**Material provided:**
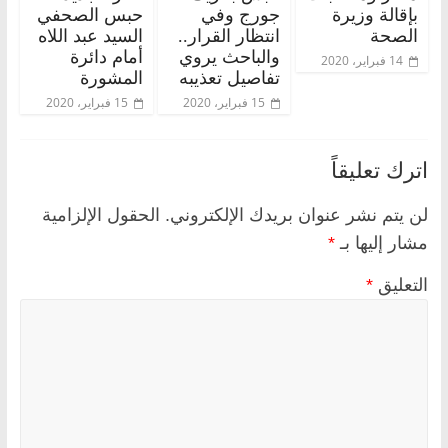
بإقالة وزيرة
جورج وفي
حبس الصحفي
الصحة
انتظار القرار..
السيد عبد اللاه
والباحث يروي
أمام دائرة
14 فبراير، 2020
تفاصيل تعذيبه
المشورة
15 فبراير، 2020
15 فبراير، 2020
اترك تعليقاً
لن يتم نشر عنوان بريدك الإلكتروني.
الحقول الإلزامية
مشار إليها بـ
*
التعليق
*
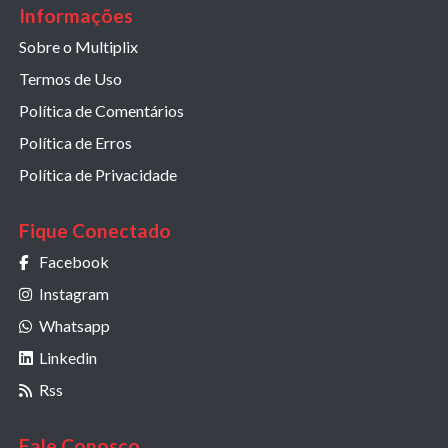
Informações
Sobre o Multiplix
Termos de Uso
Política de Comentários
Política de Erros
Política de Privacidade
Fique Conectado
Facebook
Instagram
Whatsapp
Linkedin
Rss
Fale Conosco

**Required work:** Locate each line in the rows above that contains the string "Política" and copy those lines.

**Result of the task:**
Política de Comentários
Política de Erros
Política de Privacidade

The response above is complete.